▸ Exercise data:
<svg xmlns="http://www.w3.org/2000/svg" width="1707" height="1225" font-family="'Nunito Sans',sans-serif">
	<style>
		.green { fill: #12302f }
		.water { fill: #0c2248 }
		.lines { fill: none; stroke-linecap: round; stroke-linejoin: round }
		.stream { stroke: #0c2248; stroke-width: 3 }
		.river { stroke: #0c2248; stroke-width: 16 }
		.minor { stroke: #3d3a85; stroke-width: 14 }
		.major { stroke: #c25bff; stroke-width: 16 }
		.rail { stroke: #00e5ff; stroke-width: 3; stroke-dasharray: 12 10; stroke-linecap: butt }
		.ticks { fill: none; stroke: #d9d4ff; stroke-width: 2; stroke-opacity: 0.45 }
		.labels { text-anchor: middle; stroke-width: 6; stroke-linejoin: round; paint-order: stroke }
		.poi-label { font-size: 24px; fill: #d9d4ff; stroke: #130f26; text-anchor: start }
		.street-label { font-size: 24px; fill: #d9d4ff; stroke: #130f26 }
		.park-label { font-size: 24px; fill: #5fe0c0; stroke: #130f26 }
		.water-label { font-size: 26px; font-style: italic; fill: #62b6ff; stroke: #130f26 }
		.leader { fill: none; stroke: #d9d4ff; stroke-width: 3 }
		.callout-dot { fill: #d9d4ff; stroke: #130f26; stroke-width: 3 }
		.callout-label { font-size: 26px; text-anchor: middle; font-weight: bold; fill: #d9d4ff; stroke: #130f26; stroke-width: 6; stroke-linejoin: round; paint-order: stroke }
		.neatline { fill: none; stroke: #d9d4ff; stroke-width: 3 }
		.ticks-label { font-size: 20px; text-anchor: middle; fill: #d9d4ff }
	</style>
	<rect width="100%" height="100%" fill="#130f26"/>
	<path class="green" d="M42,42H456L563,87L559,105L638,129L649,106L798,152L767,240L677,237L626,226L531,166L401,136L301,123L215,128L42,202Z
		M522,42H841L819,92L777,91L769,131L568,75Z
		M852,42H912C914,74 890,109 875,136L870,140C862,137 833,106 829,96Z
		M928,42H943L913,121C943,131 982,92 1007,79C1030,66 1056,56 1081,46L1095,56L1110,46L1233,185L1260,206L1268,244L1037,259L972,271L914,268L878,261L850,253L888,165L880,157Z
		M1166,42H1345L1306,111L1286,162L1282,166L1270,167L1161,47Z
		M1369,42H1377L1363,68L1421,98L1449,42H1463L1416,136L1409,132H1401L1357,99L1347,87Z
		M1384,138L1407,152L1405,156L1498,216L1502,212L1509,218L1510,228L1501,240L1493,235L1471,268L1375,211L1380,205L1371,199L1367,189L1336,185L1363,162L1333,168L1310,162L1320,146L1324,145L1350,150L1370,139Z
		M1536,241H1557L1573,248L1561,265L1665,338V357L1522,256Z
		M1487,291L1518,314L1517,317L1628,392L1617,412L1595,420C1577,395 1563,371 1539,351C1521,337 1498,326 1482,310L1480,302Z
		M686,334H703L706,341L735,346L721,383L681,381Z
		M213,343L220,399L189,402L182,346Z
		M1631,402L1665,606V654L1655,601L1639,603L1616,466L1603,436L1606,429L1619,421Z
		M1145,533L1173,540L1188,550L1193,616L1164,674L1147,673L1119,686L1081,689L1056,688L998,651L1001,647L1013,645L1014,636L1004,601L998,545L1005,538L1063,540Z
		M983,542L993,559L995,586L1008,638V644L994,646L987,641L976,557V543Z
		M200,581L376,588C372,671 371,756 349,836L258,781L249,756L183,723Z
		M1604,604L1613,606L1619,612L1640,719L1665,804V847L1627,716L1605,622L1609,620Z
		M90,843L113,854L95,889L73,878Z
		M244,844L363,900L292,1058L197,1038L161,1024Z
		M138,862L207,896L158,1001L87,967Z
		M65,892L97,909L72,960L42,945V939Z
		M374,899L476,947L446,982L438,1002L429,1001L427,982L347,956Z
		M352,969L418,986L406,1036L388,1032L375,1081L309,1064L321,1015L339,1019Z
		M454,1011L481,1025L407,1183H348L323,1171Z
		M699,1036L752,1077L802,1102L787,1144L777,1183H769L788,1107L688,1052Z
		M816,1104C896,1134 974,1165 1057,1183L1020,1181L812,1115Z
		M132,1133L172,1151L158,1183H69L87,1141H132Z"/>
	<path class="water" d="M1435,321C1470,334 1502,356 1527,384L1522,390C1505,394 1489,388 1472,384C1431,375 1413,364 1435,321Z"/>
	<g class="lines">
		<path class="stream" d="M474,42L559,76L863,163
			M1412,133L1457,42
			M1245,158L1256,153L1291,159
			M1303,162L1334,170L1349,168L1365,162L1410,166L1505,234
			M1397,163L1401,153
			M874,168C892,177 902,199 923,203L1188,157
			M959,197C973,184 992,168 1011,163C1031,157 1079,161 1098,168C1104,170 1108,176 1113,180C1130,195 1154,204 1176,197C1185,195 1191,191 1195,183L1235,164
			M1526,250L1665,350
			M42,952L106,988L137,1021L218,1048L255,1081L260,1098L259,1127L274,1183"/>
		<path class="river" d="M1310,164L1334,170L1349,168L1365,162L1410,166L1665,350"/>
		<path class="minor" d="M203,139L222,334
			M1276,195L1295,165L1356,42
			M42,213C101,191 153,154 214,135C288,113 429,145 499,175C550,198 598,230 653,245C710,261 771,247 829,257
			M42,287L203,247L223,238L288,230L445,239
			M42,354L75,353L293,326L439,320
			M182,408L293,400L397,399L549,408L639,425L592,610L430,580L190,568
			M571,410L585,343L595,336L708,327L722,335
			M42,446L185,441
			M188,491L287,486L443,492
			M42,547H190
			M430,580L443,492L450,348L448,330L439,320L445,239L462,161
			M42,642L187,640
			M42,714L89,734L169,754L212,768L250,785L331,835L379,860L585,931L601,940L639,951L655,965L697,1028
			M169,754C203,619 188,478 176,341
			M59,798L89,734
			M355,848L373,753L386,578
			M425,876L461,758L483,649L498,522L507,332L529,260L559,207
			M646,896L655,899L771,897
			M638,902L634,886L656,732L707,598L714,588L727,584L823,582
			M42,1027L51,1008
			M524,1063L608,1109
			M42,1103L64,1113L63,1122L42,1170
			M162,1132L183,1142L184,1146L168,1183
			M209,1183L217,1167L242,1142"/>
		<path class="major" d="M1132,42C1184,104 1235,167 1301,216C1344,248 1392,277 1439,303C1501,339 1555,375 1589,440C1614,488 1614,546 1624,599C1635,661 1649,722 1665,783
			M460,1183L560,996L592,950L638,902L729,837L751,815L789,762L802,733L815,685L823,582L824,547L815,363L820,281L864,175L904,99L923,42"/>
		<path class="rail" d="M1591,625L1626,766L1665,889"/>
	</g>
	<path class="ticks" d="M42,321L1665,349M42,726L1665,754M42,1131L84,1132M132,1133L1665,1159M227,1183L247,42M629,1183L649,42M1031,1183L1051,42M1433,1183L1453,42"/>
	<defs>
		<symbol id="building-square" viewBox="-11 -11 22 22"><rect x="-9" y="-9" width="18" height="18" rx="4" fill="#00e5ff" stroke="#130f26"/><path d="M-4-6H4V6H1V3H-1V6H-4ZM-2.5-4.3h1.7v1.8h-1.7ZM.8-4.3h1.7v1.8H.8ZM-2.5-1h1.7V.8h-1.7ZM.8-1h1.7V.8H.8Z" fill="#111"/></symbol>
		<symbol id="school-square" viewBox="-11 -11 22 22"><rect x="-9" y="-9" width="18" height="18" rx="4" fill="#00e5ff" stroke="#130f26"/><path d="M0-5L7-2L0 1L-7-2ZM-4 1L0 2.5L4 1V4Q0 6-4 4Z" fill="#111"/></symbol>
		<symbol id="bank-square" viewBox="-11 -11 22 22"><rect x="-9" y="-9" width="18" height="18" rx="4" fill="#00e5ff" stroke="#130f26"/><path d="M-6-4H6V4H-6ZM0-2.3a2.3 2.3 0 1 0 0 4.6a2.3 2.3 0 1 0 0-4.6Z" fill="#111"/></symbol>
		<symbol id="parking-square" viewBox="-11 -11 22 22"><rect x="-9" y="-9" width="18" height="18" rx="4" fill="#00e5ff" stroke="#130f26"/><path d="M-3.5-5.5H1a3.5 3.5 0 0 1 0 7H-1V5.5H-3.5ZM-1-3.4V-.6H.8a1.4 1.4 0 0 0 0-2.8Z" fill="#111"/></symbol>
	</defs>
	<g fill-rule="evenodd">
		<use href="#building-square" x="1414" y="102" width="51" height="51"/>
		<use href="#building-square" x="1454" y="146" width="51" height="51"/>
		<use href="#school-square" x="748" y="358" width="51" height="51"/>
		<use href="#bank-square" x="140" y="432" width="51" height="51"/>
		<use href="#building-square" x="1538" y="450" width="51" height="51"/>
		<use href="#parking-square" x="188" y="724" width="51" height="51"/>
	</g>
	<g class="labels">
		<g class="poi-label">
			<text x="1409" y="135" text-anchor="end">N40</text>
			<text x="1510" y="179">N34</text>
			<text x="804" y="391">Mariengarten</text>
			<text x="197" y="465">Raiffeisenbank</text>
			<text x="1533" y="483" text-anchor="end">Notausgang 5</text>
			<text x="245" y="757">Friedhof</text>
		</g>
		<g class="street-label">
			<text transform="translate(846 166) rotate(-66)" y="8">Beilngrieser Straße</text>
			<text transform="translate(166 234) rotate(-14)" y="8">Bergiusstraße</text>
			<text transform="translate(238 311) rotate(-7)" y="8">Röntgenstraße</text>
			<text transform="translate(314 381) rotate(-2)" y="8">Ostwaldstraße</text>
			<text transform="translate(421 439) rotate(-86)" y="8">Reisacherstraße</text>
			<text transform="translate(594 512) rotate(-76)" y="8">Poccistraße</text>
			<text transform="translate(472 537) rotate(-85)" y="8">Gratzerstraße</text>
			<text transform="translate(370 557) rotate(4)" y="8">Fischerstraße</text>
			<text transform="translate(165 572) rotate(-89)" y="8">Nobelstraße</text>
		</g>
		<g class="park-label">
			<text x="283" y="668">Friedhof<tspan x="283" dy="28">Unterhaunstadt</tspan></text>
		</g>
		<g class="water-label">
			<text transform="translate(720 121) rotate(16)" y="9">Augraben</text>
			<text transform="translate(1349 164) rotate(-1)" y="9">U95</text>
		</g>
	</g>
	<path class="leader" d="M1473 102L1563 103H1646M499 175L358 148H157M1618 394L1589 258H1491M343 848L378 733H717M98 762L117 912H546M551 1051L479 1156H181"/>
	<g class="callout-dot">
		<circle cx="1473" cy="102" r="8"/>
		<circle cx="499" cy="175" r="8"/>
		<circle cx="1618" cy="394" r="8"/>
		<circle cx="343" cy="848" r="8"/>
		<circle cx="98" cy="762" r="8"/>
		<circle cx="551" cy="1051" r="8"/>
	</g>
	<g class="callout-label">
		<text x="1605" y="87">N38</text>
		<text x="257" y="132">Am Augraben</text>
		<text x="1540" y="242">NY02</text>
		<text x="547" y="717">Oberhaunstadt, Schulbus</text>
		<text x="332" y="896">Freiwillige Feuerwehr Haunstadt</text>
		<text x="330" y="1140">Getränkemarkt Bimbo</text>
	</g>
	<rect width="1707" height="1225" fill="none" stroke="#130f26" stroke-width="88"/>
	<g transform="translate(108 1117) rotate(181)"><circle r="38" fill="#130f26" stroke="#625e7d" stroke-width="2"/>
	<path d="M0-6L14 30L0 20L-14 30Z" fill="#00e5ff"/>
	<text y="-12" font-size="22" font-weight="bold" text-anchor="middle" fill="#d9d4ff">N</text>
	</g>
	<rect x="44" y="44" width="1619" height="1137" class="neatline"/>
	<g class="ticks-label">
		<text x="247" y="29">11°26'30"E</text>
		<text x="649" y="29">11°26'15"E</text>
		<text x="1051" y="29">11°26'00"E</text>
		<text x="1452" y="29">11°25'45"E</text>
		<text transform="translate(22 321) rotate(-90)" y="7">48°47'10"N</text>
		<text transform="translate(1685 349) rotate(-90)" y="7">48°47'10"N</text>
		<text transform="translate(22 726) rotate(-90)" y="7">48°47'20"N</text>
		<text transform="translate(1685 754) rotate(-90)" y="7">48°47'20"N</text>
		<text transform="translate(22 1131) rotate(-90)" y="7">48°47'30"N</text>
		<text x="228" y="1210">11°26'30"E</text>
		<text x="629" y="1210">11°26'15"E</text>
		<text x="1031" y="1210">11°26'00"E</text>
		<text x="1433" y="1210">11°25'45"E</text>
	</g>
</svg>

▸ The task:
Your answer should be every line from the material above in which the word "lines" appears.

▸ Written answer:
		.lines { fill: none; stroke-linecap: round; stroke-linejoin: round }
	<g class="lines">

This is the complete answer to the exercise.